**Texte de l'exercice:**
________________________________________

Le charme de la démesure
Publié le 26 août 2020
Nous avons profité d’un voyage de plus de 1 500 km dans la Baie Géorgienne et les Hautes-Terres, en Ontario, pour essayer la nouvelle Kawasaki Z H2 en profondeur et voir ce qu’elle avait à offrir.
Photos © Didier Constant et Kawasaki
La nouvelle Kawasaki Z H2 est un hyperroadster au look inédit qui a la particularité d’être propulsé par un quatre cylindres en ligne suralimenté de 998 cc crachant 200 chevaux (plus de 320 dans la H2 R) pour plus de 100 lb-pi de couple. Énorme pour un roadster ! C’est la seule moto de son genre, même si visuellement, elle fait penser à la Z900. Elle se mesure aux Aprilia Tuono V4 1100, Ducati Streefighter V4, KTM Superduke 1290 et Yamaha MT-10.
La beauté est dans les yeux de celui qui regarde
Quand j’ai vu la Z H2 sur le stationnement de Kawasaki, son look m’a désarçonné. J’avais beau m’y attendre — je l’avais déjà croisée lors de différents salons —, là, en chair et en os, elle m’est apparue extravagante, déplacée. Les goûts et les couleurs, c’est personnel et ça ne se discute pas. Et dans le cas de la Z H2 — comme des autres membres de la famille H2 d’ailleurs — je n’accroche pas. Le design Sugomi mis de l’avant par la firme d’Akashi depuis une dizaine d’années ne me séduit pas vraiment. Trop futuriste, trop tourmenté, trop massif. Sans compter la multiplication des assemblages plastiques de qualité moyenne et les éléments apparents qui gâchent la finition. Pour ce qui est des couleurs, j’aime bien en revanche. Le vert du cadre tubulaire et des éléments de décoration est sublime, alors que les motifs gris façon tatouages tribaux, sur le fond noir brillant, apportent une touche originale.
En selle !
Puis, je me suis assis sur la Kawa et j’ai immédiatement compris que la Z H2 et moi, nous aurions une relation difficile. En effet, le réservoir à essence est extrêmement large dans sa partie médiane et on a les genoux qui cognent dessus constamment en plus d’être exagérément écartés, ce qui nuit à l’agrément de conduite et au confort. La selle qui culmine à 830 mm est relativement haute, mais elle est plus confortable qu’elle en a l’air. Un peu ferme, mais convenable, mieux même que sur d’autres roadsters concurrents. En revanche le gabarit de la bête est impressionnant. Elle est large et lourde. Massive !

________________________________________

**Votre travail:**
**1)** Dans l'essai de la Kawasaki Z H2, combien de chevaux développe le moteur de la moto ?
**2)** Poursuivez l'essai de la Kawasaki Z H2 après sa dernière phrase.
Les documents ci-dessous sont indépendants de l'essai de la Kawasaki Z H2.

**Données extraites:**

________________________________________

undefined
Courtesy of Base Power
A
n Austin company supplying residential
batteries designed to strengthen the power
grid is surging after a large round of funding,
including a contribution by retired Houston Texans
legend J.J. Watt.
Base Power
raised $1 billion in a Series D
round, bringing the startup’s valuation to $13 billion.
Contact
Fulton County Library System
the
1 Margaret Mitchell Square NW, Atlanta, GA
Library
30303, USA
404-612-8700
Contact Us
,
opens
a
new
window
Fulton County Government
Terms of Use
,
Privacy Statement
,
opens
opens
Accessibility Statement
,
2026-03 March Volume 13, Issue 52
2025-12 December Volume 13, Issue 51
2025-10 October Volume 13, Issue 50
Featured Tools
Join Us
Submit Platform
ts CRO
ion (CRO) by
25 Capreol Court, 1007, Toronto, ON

________________________________________

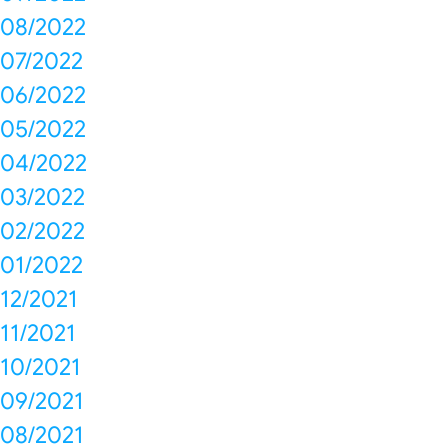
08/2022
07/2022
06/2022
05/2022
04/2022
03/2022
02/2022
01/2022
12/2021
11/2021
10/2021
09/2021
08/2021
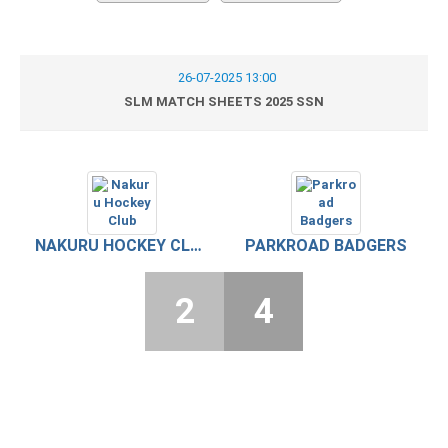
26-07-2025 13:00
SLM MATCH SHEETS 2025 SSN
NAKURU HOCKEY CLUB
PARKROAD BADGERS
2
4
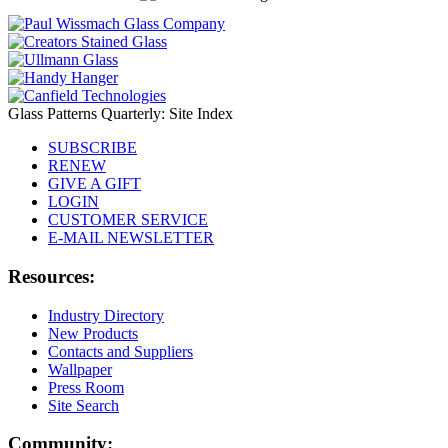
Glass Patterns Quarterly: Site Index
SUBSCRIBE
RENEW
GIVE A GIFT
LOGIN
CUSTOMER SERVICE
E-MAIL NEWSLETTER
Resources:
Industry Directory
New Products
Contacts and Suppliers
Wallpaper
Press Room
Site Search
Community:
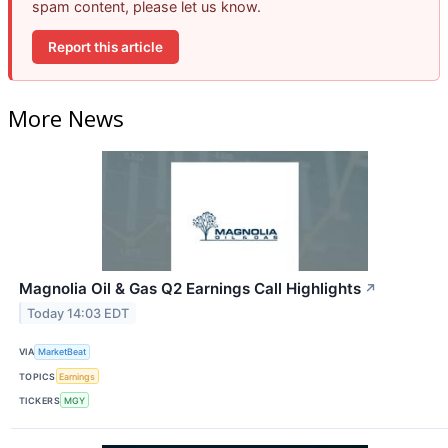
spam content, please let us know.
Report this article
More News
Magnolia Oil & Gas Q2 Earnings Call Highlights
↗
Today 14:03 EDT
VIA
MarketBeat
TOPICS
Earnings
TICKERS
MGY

________________________________________

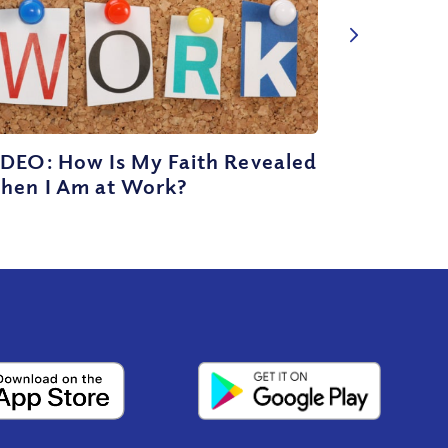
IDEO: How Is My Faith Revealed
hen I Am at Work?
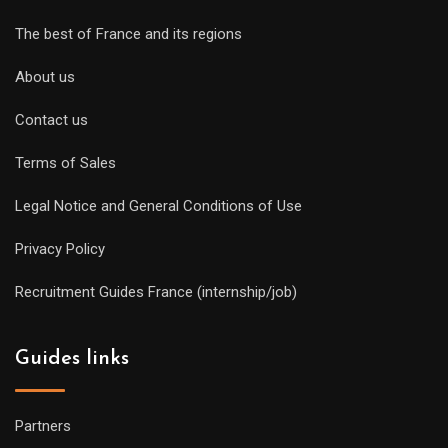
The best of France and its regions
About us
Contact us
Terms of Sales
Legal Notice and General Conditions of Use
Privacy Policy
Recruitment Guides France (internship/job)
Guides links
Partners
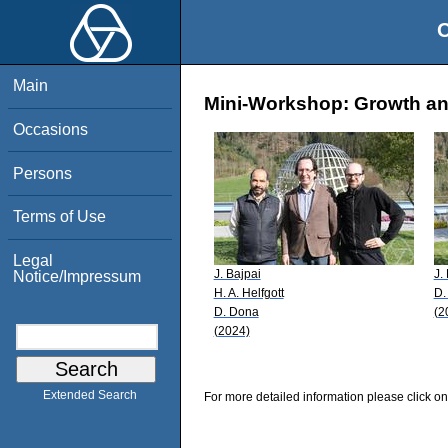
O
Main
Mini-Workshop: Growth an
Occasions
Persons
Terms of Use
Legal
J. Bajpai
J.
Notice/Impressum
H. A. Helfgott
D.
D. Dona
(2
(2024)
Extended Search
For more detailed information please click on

________________________________________

**Réponses:**
**1)** 200 chevaux.

**2)**
La position de conduite est neutre — dos droit, buste pas trop penché vers l’avant grâce au large guidon tubulaire relevé, bras modérément écartés — et le triangle selle-guidon-repose-pieds s’avère plutôt bon. Le tableau de bord à large écran TFT couleur est visuellement agréable, quoi qu’un peu chargé et fournit une foule d’informations que l’on peut choisir ou non d’afficher en jouant dans les menus.
Un moteur à sensations
Mais ce n’est qu’une fois qu’on lance le moteur que la Z H2 se révèle vraiment. Quand on lit la fiche technique, on a une petite idée de ce qui nous attend. Les valeurs de puissance et de couple sont phénoménales sur papier, mais à l’usage, c’est de la folie pure. Il suffit de tourner l’accélérateur avec enthousiasme pour se retrouver propulsé dans l’hyperespace en un clin d’œil, comme sur le Faucon Millenium de Han Solo. Souple à bas régime, le gros bloc est rond et doux. Docile même, tant qu’on ne dépasse pas les 7 500 tr/min. Il reprend sans broncher sur les rapports intermédiaires dès 2 000 tr/min. À mi-régime, il est un peu creux, linéaire, mais dès que l’aiguille du compte-tours franchit le cap des 7 500 tr/min, c’est de la folie. Ça pousse fort ! Tournez la poignée des gaz avec autorité et la pression de suralimentation augmente alors rapidement, jusqu’à la zone rouge qui débute à 12 000 tr/min. Soudainement, sans prévenir, vous avez la vue brouillée, le souffle court. Vos bras semblent vouloir s’étirer sans fin. Et la roue avant se déleste comme si la moto voulait décoller. Surprenant et addictif.
Dans le même temps, on remarque la sonorité du compresseur et les bruits mécaniques qu’il émet. Ils sont omniprésents et dérangeants, même s’ils nous rappellent qu’on est au guidon d’une moto différente.
Heureusement, ce moulin diabolique est secondé par un embrayage à limiteur de contre-couple et une boîte de vitesse à six rapports douce et précise, secondé par un quickshifter bidirectionnel qui fonctionne à merveille (au-dessus de 2 5000 tr/min). C’est l’un des meilleurs que j’ai essayés, avec celui de la Kawasaki Ninja 1000SX. C’est sûrement le même si vous voulez mon avis.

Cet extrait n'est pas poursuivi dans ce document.